Having taken another look, I think a sufficient condition is something like $u$ having an integrable (distributional) Fourier transform such that the sequence $$ \mu_k := \int_{\mathbb{R}} |\xi|^{2k} |\hat{u}(\xi)| d\xi $$ satisfies $\left( \frac{\mu_k}{k!} \right)_{k \in \mathbb{N}} \in \ell^1(\mathbb{N}) $. You also obtain $e^{tD^2}u = W_t * u$ by the Fourier inversion theorem, as, if the sequence $\mu_k$ has the desired property, the dominated convergence theorem applies, yielding $$ e^{tD^2}u(x) = \int_{\mathbb{R}} e^{-t|\xi|^2} \hat{u}(\xi) e^{ix\xi}d\xi = (W_t * u)(x). $$
This condition implies analyticity (differentiation in coordinate space corresponds to multiplication by $\xi$ in Fourier space).
Functions whose Fourier transform is compactly supported ($u(t) := \frac{\sin t}{t}$, for example) satisfy it, which are restrictions of entire functions to $\mathbb{R}$ (i.e. analytic) which grow at most exponentially at infinity (Paley Wiener theorem), suggesting that the coefficients in the series expansion should also be of order $\frac{1}{n!}$, as outlined in my comment.
However, if we take $u$ to be a Gaussian for example, i.e. $\hat{u}(\xi) = e^{-|\xi|^2}$, then $\frac{\mu_k}{k!} = \frac{\Gamma(k+\frac{1}{2})}{\Gamma(k+1)}$ up to a positive constant which is of order $k^{-\frac{1}{2}}$ as $k \to \infty$, so the Gaussian does not satisfy the conditions on the Fourier transform. The identity $e^{tD^2}u(x) = \sum_{n=0} u^{2n}(x) \frac{t^n}{n!}$ should still hold, as calculated in the original post.
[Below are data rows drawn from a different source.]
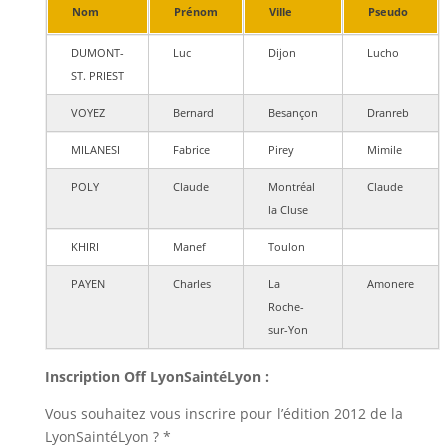
Nom
Prénom
Ville
Pseudo
DUMONT-
Luc
Dijon
Lucho
ST. PRIEST
VOYEZ
Bernard
Besançon
Dranreb
MILANESI
Fabrice
Pirey
Mimile
POLY
Claude
Montréal
Claude
la Cluse
KHIRI
Manef
Toulon
PAYEN
Charles
La
Amonere
Roche-
sur-Yon
Inscription Off LyonSaintéLyon :
Vous souhaitez vous inscrire pour l’édition 2012 de la
LyonSaintéLyon ? *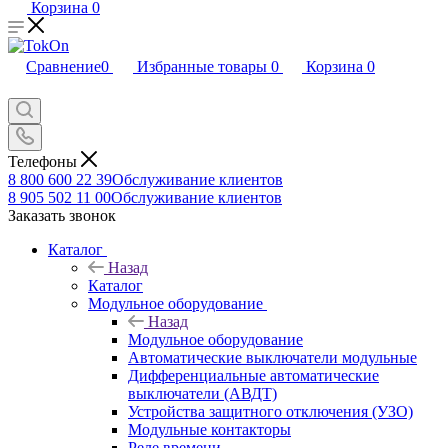
Корзина
0
Сравнение
0
Избранные товары
0
Корзина
0
Телефоны
8 800 600 22 39
Обслуживание клиентов
8 905 502 11 00
Обслуживание клиентов
Заказать звонок
Каталог
Назад
Каталог
Модульное оборудование
Назад
Модульное оборудование
Автоматические выключатели модульные
Дифференциальные автоматические
выключатели (АВДТ)
Устройства защитного отключения (УЗО)
Модульные контакторы
Реле времени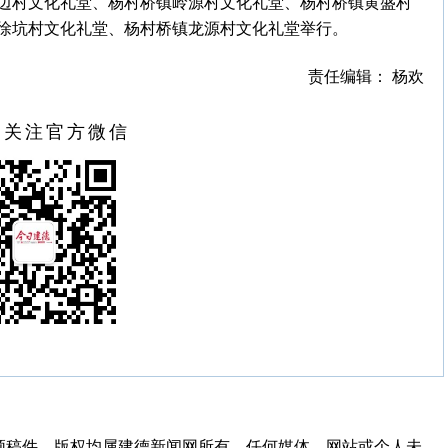
边村文化礼堂、杨村桥镇岭源村文化礼堂、杨村桥镇黄盛村
徐坑村文化礼堂、杨村桥镇龙源村文化礼堂举行。
责任编辑： 杨欢
扫关注官方微信
频稿件，版权均属建德新闻网所有，任何媒体、网站或个人未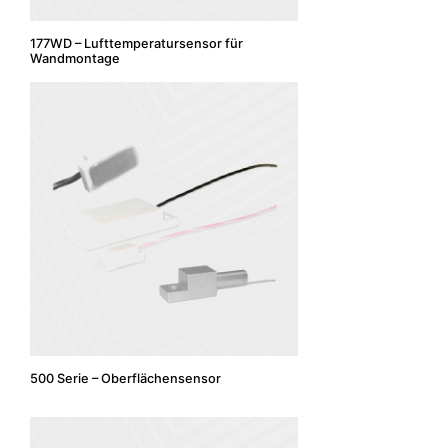
177WD – Lufttemperatursensor für
Wandmontage
500 Serie – Oberflächensensor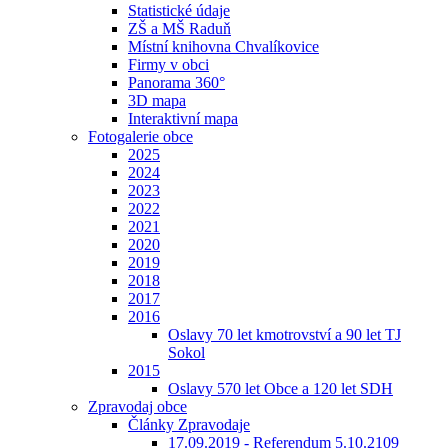
Statistické údaje
ZŠ a MŠ Raduň
Místní knihovna Chvalíkovice
Firmy v obci
Panorama 360°
3D mapa
Interaktivní mapa
Fotogalerie obce
2025
2024
2023
2022
2021
2020
2019
2018
2017
2016
Oslavy 70 let kmotrovství a 90 let TJ
Sokol
2015
Oslavy 570 let Obce a 120 let SDH
Zpravodaj obce
Články Zpravodaje
17.09.2019 - Referendum 5.10.2109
So the condition I've given is only sufficient, not necessary. Similarly, the coefficients $a_k$ in the series expansion of $u$ being of order $\frac{1}{k!}$ is also sufficient, but not necessary either, as the Gaussian once again shows (here, $a_k =\Gamma(k/2+1)$ if $k$ is even and $a_k = 0$ if $k>0$ and $k$ is odd).